Several biomarkers predictive of lung allograft failure have been identified, but their clinical usefulness has been limited by the requirement for bronchoscopy to acquire a sample, poor specificity or sensitivity, or other reasons.

Earlier research by Valantine and colleagues led to a sensitive genomic blood test designed to identify allograft injury from infection, acute rejection, and other complications.

In the new study, involving 106 lung transplant recipients, the researchers were able to determine the extent of clinically detected and clinically silent allograft injury in the early post-transplant period and determine its relationship to allograft failure.

The multicenter, prospective, cohort study included transplant recipients who were closely monitored for allograft failure after transplant.

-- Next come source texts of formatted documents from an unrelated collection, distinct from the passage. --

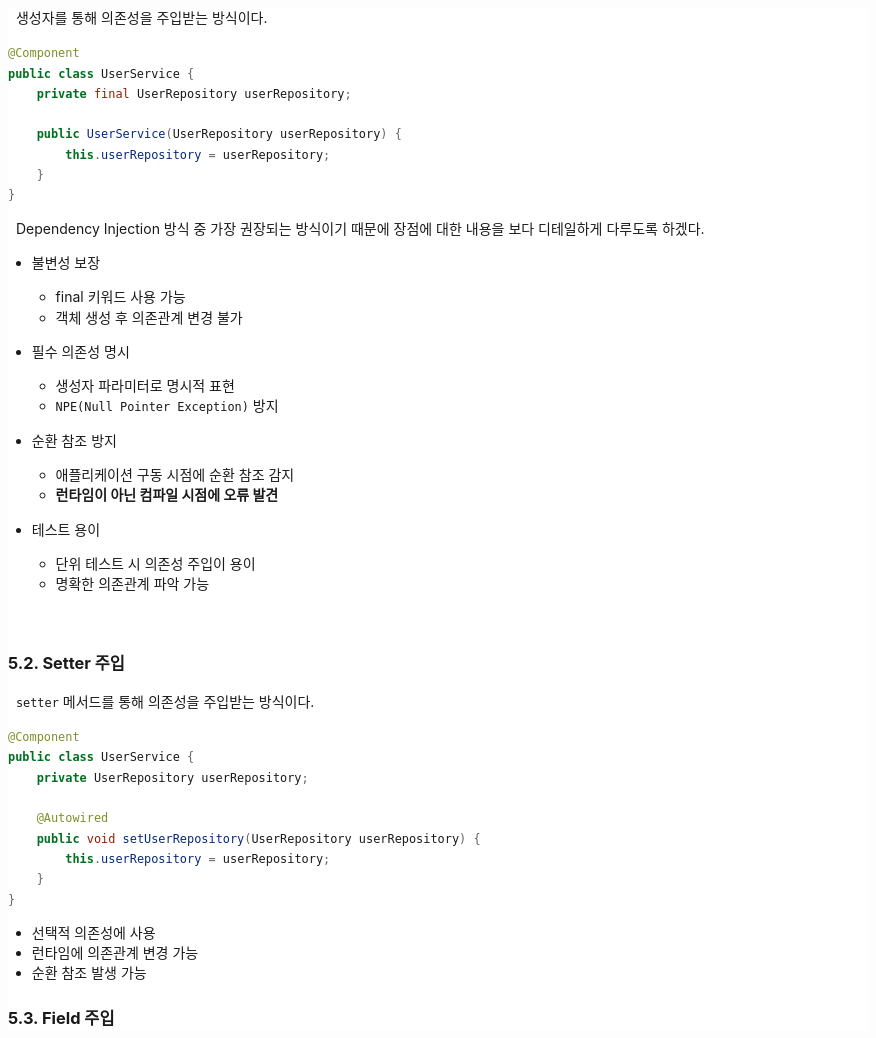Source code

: &nbsp; 생성자를 통해 의존성을 주입받는 방식이다.

```java
@Component
public class UserService {
    private final UserRepository userRepository;

    public UserService(UserRepository userRepository) {
        this.userRepository = userRepository;
    }
}
```

&nbsp; Dependency Injection 방식 중 가장 권장되는 방식이기 때문에 장점에 대한 내용을 보다 디테일하게 다루도록 하겠다.

- 불변성 보장

  - final 키워드 사용 가능
  - 객체 생성 후 의존관계 변경 불가

- 필수 의존성 명시

  - 생성자 파라미터로 명시적 표현
  - `NPE(Null Pointer Exception)` 방지

- 순환 참조 방지

  - 애플리케이션 구동 시점에 순환 참조 감지
  - **런타임이 아닌 컴파일 시점에 오류 발견**

- 테스트 용이
  - 단위 테스트 시 의존성 주입이 용이
  - 명확한 의존관계 파악 가능

&nbsp;

### 5.2. Setter 주입

&nbsp; `setter` 메서드를 통해 의존성을 주입받는 방식이다.

```java
@Component
public class UserService {
    private UserRepository userRepository;

    @Autowired
    public void setUserRepository(UserRepository userRepository) {
        this.userRepository = userRepository;
    }
}
```

- 선택적 의존성에 사용
- 런타임에 의존관계 변경 가능
- 순환 참조 발생 가능

### 5.3. Field 주입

Endpoints included CLAD, retransplantation, and/or death from respiratory failure.

Plasma samples were collected serially during the first 3 months following transplantation and assayed for %ddcfDNA using shotgun sequencing.

The researchers computed the average levels of %ddcfDNA over 3 months for each patient (avddDNA) and determined its relationship to allograft failure using Cox-regression analysis.

A total of 1,145 plasma samples were analyzed (median, 9.7 samples per patient), and 505 of these were within 3 months post-transplant.

Among the main findings were the following:

  • AvddDNA was highly variable among subjects: median values were 3.6%, 1.6%, and 0.7% for the upper, middle, and low tertiles, respectively (range 0.1%–9.9%)
  • Compared with subjects in the low and middle tertiles, those with avddDNA in the upper tertile had a 6.6-fold higher risk of developing allograft failure (95% CI, 1.6–19.9, P=0.007)
  • Patients with avddDNA in the upper tertile also had lower peak FEV1 values, and more frequent %ddcfDNA elevations that were not clinically detectable

“At the molecular level, (lung recipients with high avddDNA levels) show more frequent elevated %ddcfDNA levels beyond the early post-transplantation period, suggesting that early unresolved allograft injury sets the stage for further allograft injury and dysfunction,” the researchers wrote.

Only a third of these elevated %ddcfDNA episodes were associated with acute rejection or clinical infection.

“The remainder were not coincident to any signs detectable by histopathology, spirometry, clinical examination, or by any other clinical test. These episodes of clinically silent elevations in %ddcfDNA episodes could represent early detection of injury that progresses to pathologically overt changes,” the team said.

Study limitations cited by the researchers included the lower than anticipated survival in the cohort, the inability to assess CLAD in study participants who were too sick to undergo spirometry assessment, and variability in the number of samples analyzed per patient.

“Future studies should address these limitations, validate our findings, and concurrently employ machine learning algorithm to compute avddDNA measurement with less time lag than the 3 months used in this study,” Valantine and co-authors wrote. “Such future studies would require a larger cohort size and more frequent %ddcfDNA measurements. The earlier measures may enable assessments of the risk of allograft failure in the initial 3 months after transplantation.”

Funding for the research was provided by grants from the National Institutes of Health and the National Heart, Lung, and Blood Institute.